On February 16, 1963, the first transplant of a non-human animal's organ into a human being took place in Minneapolis when surgeons led by Dr. Claude R. Hitchcock and R. Joseph Kiser "tried grafting a baboon kidney" into "a woman in whom previously implanted human kidney (from a corpse) was doing poorly", and the kidney "immediately began functioning normally and cleared her blood of wastes". Her body rejected the kidney five days afterward and she died in March, three weeks later.

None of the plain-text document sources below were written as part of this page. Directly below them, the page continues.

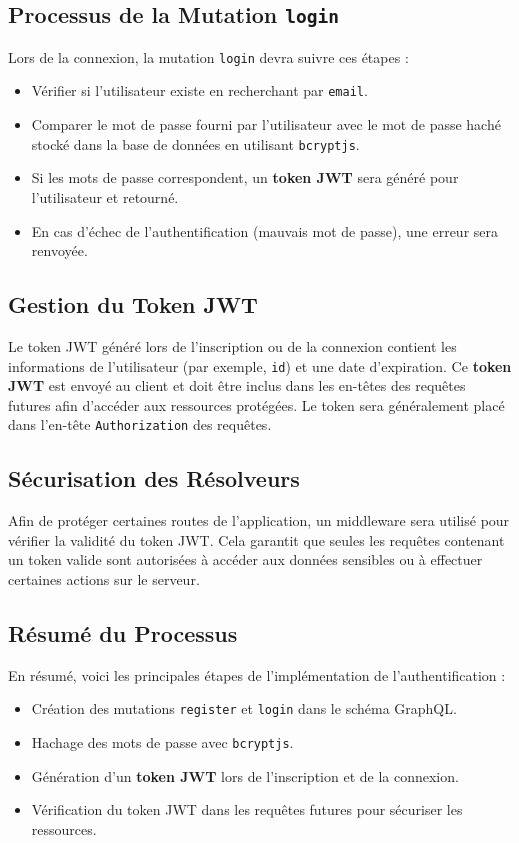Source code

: \documentclass{article}
\begin{document}
\subsection{Processus de la Mutation \texttt{login}}
Lors de la connexion, la mutation \texttt{login} devra suivre ces étapes :
\begin{itemize}
    \item Vérifier si l'utilisateur existe en recherchant par \texttt{email}.
    \item Comparer le mot de passe fourni par l'utilisateur avec le mot de passe haché stocké dans la base de données en utilisant \texttt{bcryptjs}.
    \item Si les mots de passe correspondent, un \textbf{token JWT} sera généré pour l'utilisateur et retourné.
    \item En cas d'échec de l'authentification (mauvais mot de passe), une erreur sera renvoyée.
\end{itemize}

\subsection{Gestion du Token JWT}
Le token JWT généré lors de l'inscription ou de la connexion contient les informations de l'utilisateur (par exemple, \texttt{id}) et une date d'expiration. 
Ce \textbf{token JWT} est envoyé au client et doit être inclus dans les en-têtes des requêtes futures afin d'accéder aux ressources protégées. 
Le token sera généralement placé dans l'en-tête \texttt{Authorization} des requêtes.

\subsection{Sécurisation des Résolveurs}
Afin de protéger certaines routes de l'application, un middleware sera utilisé pour vérifier la validité du token JWT. 
Cela garantit que seules les requêtes contenant un token valide sont autorisées à accéder aux données sensibles ou à effectuer certaines actions sur le serveur.

\subsection{Résumé du Processus}
En résumé, voici les principales étapes de l'implémentation de l'authentification :
\begin{itemize}
    \item Création des mutations \texttt{register} et \texttt{login} dans le schéma GraphQL.
    \item Hachage des mots de passe avec \texttt{bcryptjs}.
    \item Génération d'un \textbf{token JWT} lors de l'inscription et de la connexion.
    \item Vérification du token JWT dans les requêtes futures pour sécuriser les ressources.
\end{itemize}
\end{document}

Starting in October 1963, doctors at Tulane University attempted renal transplantations from non-human primates in six people who were near death. The first person, a 32 year old woman with a chronic kidney disease received the kidneys of a rhesus monkey and the kidneys "functioned well for seven days, then failed," and the patient died later from her illness. The first successful attempt (one in which the patient was able to leave the hospital and return home) with a chimpanzee was performed on November 5 at Charity Hospital in New Orleans by a 12-man team of Tulane physicians, led by Dr. Keith Reemtsma, and the patient, a 44-year-old dock worker named Jefferson Davis, left the hospital on December 17 after a six-week recuperation.; after this and several subsequent unsuccessful attempts to use primates as organ donors and the development of a working cadaver organ procuring program, interest in xenotransplantation for kidney failure dissipated. Out of 13 such transplants performed by Keith Reemtsma, one kidney recipient lived for nine months.